La música de vanguardia se diluye como la arena en las manos, porque si no hay una forma, no hay nada. Todo es desarrollo. En la música, la forma es fundamental, como el ritmo
− Hoy en día hay músicos contemporáneos, como Rosalía o C. Tangana, que toman elementos de la tradición musical. Sin embargo, hay una generación con la que no conectan. En ese sentido, ¿hay música universal?
− Yo me lo pregunto. Si uno llega a una tribu de África y les pone la Novena de Beethoven, no sé qué pasaría, pero probablemente les emocione muchísimo. Yo he escuchado música china, que no tiene nada que ver con mi cultura, o cantos en la India, que no tienen nada que ver con mi afinación... y me he emocionado.
−De la música contemporánea, ¿escucha algo?
− Sí, no solo escucho, sino que estreno montones de obras. No pasa un año sin que haga por lo menos cinco o seis estrenos de música contemporánea. En noviembre estrené cuatro piezas, una de ellas de Luis Meseguer. También encargo obras; cuando dirijo festivales de música siempre encargo y estreno obras, porque me parece fundamental. Es necesario estar abierto a que es un lenguaje a veces duro, pero la vida también lo es. Muchas veces queremos que la música solo nos dé paz, mucha armonía, nos lo haga pasar bien, pero si es un arte de verdad, también puede enseñarnos mucho dolor. A veces la música contemporánea acierta: esa disonancia, esa fricción, esa necesidad de salir de ese acorde, también te está enseñando cosas que te pasan en la vida, por lo que es verdadera.
− ¿Cómo puede el arte contemporáneo introducirnos más en el conocimiento de Dios, ponernos en relación con Él?

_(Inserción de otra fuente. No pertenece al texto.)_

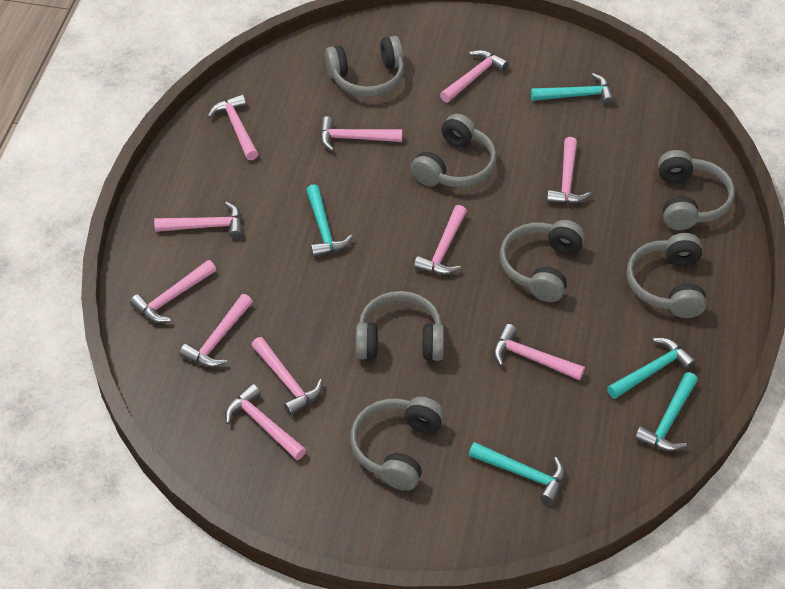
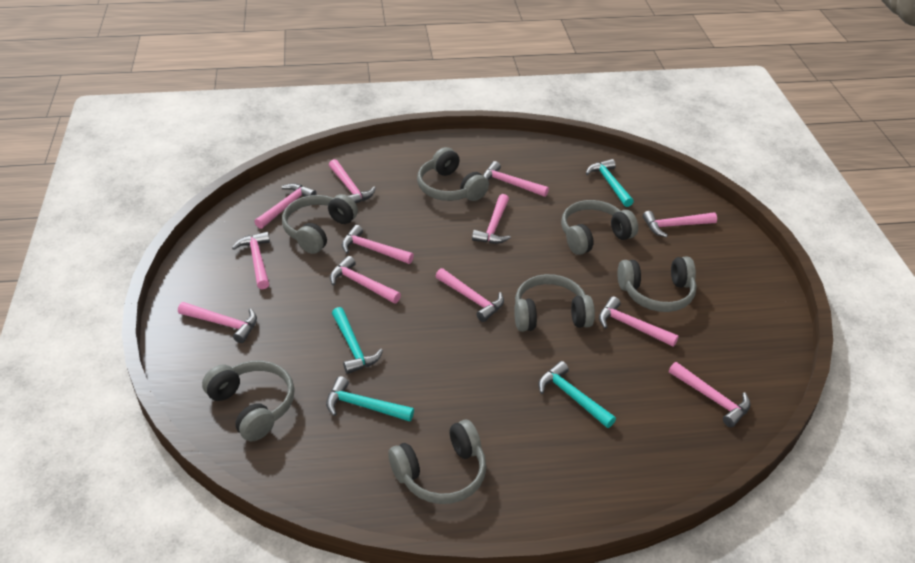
pink hammer: 11 -> 12
turquoise hammer: 5 -> 4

− Es un misterio, la verdad, pero creo que es a través de la experiencia. Uno encuentra a Dios en el arte a través de su propia experiencia. Hay mucha gente que ha llegado a Dios a través del arte, y otras veces tienes a Dios y el arte te lo engrandece, te subraya esa relación. Otras veces el arte te sirve como diálogo con Dios; otras veces es la contemplación, o la súplica. Otras es la alabanza. Creo que Dios habla a través del arte, como habla a través de la naturaleza, porque habla a través de la belleza que uno busca. Y esa búsqueda parte del interior, parte de la necesidad primera de uno mismo de tener esa armonía, ese encuentro con la grandeza. Estamos en manos de Dios y yo como artista lo único que puedo hacer es ser su instrumento. Ayer cantamos en el taller lo que es mi carta de presentación: el salmo 100: «Para ti es mi música Señor. Quiero cantar la Justicia, el Amor y la Bondad. Para ti es mi música, Señor, porque Tú eres mi Dios».